_PROBLEM REQUIREMENTS:_ State how many lines in the entries below contain the word "series", and give only that number.

_SUPPLIED DATA:_
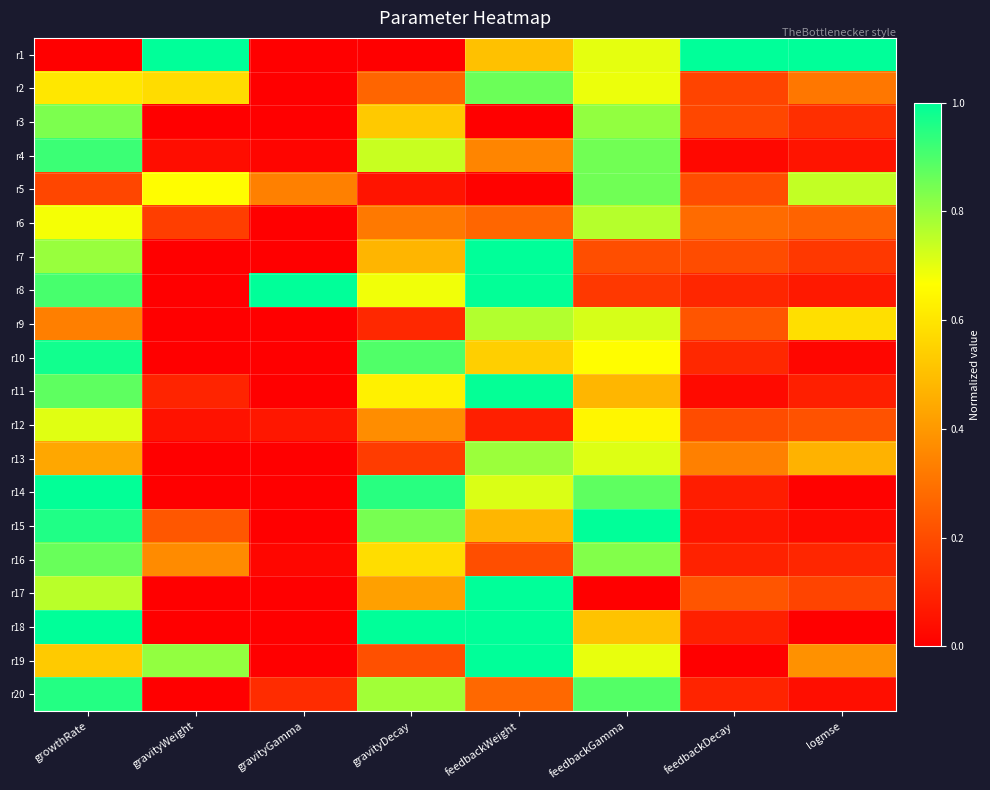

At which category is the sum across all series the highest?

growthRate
==
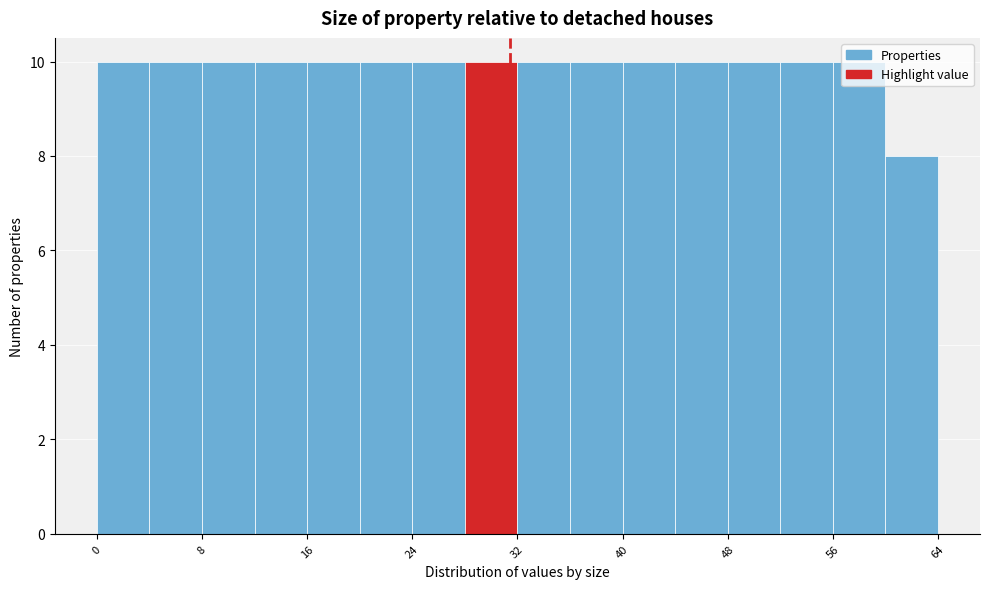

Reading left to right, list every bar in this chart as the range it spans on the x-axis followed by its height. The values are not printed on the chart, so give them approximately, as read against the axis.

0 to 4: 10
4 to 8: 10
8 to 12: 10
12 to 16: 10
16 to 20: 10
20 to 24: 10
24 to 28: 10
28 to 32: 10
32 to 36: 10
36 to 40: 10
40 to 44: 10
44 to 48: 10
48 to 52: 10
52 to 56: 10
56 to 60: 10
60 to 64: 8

_ANSWER TO THE PROBLEM:_ 1